What Makes This Resume Work
The Skyscanner internship provides industry context. Working with real user data at scale (millions of search queries) and delivering a model that improved a production metric gives Kieran credibility that academic projects alone cannot provide.
Model performance metrics are specific. Accuracy, precision, recall, F1 scores, and RMSE values appear throughout. These numbers tell hiring managers that Kieran understands how to evaluate models properly, not just how to train them.
The published research paper is a differentiator. At the junior level, having a peer-reviewed publication (even a workshop paper) demonstrates rigour and the ability to communicate findings formally. Kieran names the venue and the topic.

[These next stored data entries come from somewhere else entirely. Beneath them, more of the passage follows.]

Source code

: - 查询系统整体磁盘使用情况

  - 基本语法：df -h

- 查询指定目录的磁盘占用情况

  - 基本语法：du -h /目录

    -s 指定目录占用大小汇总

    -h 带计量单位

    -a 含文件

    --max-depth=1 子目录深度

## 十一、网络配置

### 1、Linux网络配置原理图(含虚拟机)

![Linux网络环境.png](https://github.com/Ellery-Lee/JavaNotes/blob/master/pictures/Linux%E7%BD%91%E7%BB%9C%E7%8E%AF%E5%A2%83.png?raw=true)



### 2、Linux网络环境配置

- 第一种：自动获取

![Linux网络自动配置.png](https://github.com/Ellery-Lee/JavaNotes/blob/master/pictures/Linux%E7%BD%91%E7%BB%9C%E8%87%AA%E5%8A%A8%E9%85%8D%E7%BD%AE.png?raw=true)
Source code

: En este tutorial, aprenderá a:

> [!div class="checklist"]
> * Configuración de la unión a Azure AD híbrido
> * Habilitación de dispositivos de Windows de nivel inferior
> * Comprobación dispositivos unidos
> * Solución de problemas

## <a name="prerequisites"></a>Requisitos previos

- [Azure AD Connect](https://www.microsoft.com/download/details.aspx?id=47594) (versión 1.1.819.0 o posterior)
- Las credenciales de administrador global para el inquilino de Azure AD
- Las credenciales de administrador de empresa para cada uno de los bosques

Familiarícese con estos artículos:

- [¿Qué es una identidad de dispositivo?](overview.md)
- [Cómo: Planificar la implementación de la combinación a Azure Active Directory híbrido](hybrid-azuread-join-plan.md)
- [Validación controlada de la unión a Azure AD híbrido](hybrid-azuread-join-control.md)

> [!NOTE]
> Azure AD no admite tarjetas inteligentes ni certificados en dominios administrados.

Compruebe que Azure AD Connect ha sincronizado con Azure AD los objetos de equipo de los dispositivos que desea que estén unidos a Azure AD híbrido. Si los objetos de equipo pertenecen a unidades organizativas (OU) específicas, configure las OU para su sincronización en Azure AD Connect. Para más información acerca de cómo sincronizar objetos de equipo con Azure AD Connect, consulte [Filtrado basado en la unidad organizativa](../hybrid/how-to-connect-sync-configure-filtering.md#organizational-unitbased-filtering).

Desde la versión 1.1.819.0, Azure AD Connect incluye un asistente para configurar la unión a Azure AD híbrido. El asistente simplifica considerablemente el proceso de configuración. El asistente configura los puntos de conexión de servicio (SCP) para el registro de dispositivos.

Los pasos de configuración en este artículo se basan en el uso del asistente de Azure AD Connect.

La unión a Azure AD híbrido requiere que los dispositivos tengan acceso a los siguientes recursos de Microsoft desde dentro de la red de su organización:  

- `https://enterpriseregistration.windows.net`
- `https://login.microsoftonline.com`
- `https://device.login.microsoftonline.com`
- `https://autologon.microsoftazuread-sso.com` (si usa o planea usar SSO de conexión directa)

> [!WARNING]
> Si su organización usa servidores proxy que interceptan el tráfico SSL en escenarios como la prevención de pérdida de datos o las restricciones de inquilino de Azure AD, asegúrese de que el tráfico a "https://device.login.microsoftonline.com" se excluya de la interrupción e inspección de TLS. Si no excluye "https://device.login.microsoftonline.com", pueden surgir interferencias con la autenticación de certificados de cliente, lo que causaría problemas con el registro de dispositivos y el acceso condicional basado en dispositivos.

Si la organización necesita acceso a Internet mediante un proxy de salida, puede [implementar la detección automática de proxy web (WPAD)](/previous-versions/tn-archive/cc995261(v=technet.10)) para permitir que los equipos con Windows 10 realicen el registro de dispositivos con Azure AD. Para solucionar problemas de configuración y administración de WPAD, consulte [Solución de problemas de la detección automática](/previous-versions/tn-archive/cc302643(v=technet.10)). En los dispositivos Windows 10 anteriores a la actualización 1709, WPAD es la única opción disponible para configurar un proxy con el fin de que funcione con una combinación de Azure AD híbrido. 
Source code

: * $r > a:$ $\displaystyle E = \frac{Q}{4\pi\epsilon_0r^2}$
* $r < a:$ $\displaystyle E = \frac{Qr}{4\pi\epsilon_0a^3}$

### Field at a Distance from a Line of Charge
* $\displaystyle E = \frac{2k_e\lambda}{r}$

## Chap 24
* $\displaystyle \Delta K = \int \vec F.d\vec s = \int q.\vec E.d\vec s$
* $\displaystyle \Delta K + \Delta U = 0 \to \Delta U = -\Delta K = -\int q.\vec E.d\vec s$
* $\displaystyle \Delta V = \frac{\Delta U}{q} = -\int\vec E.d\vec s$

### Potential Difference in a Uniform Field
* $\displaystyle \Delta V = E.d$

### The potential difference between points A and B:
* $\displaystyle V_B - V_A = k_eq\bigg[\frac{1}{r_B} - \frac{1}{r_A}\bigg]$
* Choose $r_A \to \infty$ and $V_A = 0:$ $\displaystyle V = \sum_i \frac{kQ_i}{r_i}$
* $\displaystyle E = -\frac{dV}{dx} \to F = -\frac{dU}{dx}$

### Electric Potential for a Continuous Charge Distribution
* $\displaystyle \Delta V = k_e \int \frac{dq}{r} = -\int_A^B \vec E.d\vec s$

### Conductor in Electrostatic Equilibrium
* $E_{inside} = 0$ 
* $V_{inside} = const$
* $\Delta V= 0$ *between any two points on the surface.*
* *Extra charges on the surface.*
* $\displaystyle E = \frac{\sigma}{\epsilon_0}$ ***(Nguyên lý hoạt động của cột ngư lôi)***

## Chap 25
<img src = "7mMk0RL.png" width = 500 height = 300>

GitHub repositories are described with specifics. Eight public repos, each with a README, requirements file, and reproducible results. This shows good engineering practices alongside data science skills.
Key Takeaways
Junior data scientist resumes must include model performance metrics for every project. Name the algorithms you used, the size of the datasets, and the business problem you were solving. An MSc dissertation or internship project with a real company is your strongest asset. Maintain public GitHub repos with clean, reproducible code. If you have published research, even at a workshop level, include it prominently.